Porchetta-Style Roast Pork
A succulent Italian-inspired roasted pork shoulder seasoned with aromatic fennel seeds, garlic, and spices. This slow-roasted dish yields tender, flavorful meat with a delicious pan sauce made from white wine and chicken broth.
Ingredients
- •2 tablespoons fennel seeds
- •1 tablespoon coarse kosher salt
- •2 teaspoons black peppercorns
- •1 teaspoon dried crushed red pepper
- •1 piece boneless pork shoulder
- •6 cloves garlic cloves
- •2 tablespoons extra-virgin olive oil
- •1 cup dry white wine
- •½ cup low-salt chicken broth
Cooking Instructions
- 1.
Stir fennel seeds in small skillet over medium-high heat until slightly darker in color and fragrant, 4 to 5 minutes.
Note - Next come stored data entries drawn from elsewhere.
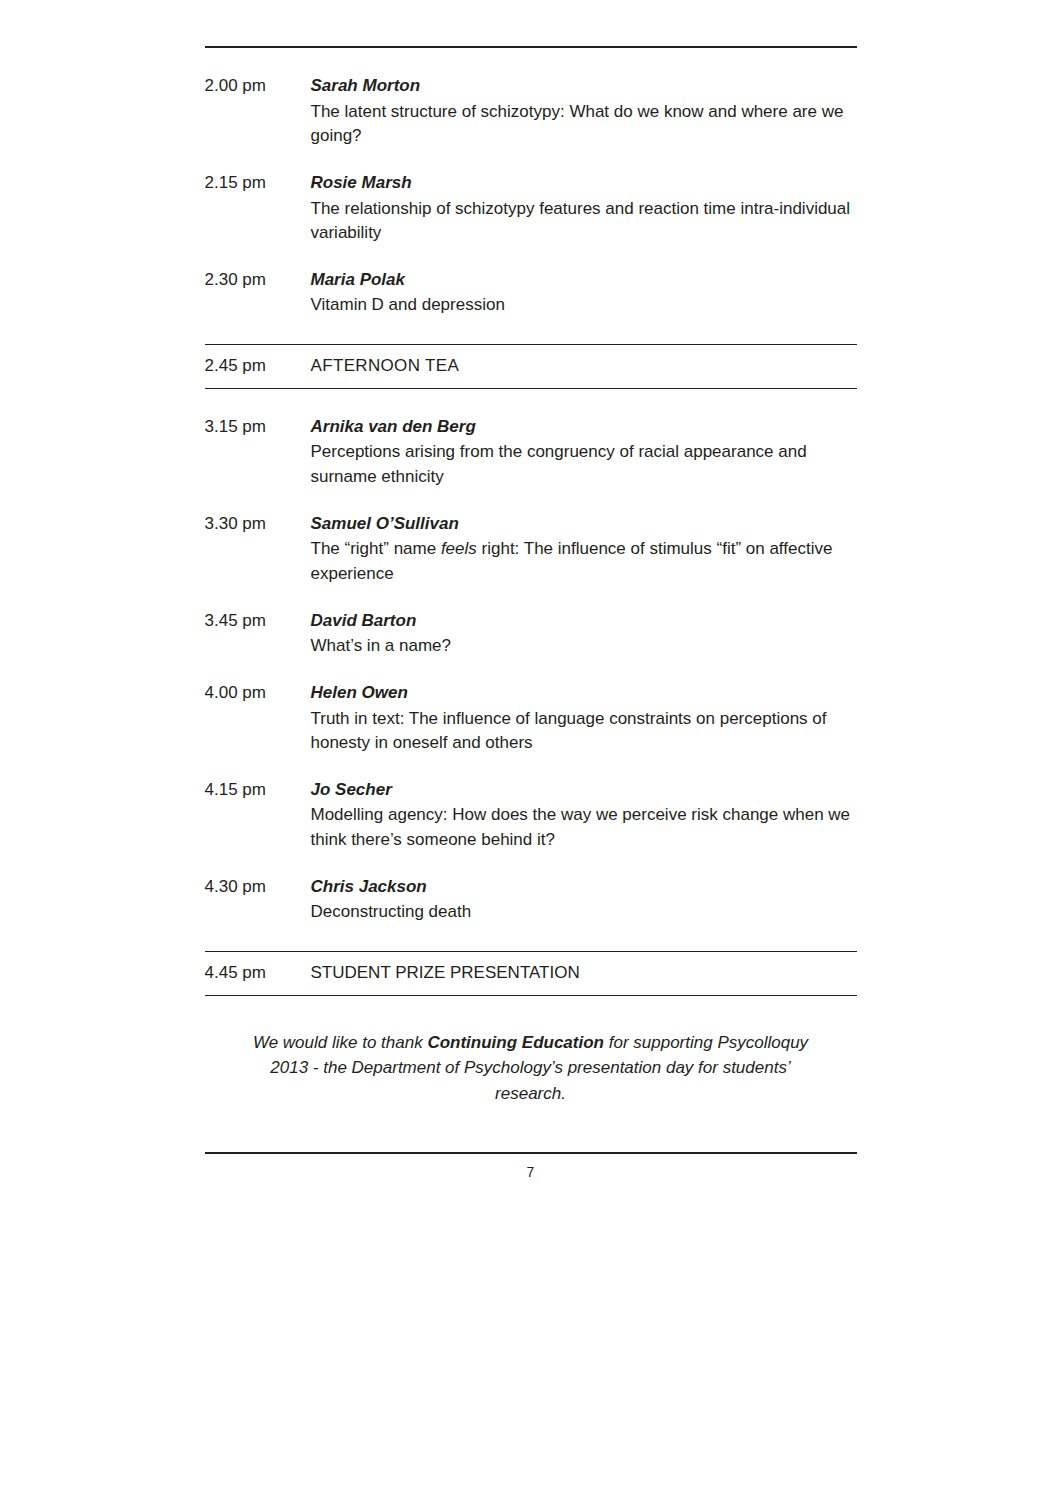2.00 pm
Sarah Morton
The latent structure of schizotypy: What do we know and where are we going?
2.15 pm
Rosie Marsh
The relationship of schizotypy features and reaction time intra-individual variability
2.30 pm
Maria Polak
Vitamin D and depression
2.45 pm
AFTERNOON TEA
3.15 pm
Arnika van den Berg
Perceptions arising from the congruency of racial appearance and surname ethnicity
3.30 pm
Samuel O’Sullivan
The “right” name feels right: The influence of stimulus “fit” on affective experience
3.45 pm
David Barton
What’s in a name?
4.00 pm
Helen Owen
Truth in text: The influence of language constraints on perceptions of honesty in oneself and others
4.15 pm
Jo Secher
Modelling agency: How does the way we perceive risk change when we think there’s someone behind it?
4.30 pm
Chris Jackson
Deconstructing death
4.45 pm
STUDENT PRIZE PRESENTATION
We would like to thank Continuing Education for supporting Psycolloquy 2013 - the Department of Psychology’s presentation day for students’ research.
7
Transfer seeds to spice mill and cool. Add kosher salt, peppercorns, and dried crushed red pepper. Grind to medium-fine consistency (not powder).
5 min
- 2.
Place pork in 13 x 9 x 2-inch glass baking dish. Rub garlic all over pork, then coat with spice mixture. Loosely cover pork with waxed paper. Refrigerate overnight.
720 min
- 3.
Preheat oven to 450°F. Brush large rimmed baking sheet with oil. Place roast, fat side up and coating intact, in center of sheet. Drizzle evenly with 2 tablespoons oil. Roast pork 30 minutes. Reduce oven temperature to 300°F. Roast pork until very tender and thermometer inserted into center of pork registers 190°F, about 3 hours 15 minutes longer. Transfer pork to cutting board; reserve baking sheet. Let pork rest 15 to 30 minutes.
225 min
- 4.
Meanwhile, pour all pan juices into 2-cup measuring cup. Spoon off fat that rises to top. Place reserved baking sheet across 2 burners. Pour wine and broth onto baking sheet and bring to boil over medium-high heat, scraping up any browned bits. Boil until wine mixture is reduced to 3/4 cup, about 4 minutes. Add degreased pan juices and whisk to blend. Pour pan sauce into small bowl (sauce will be thin).
10 min
- 5.
Thinly slice roast. Serve with sauce.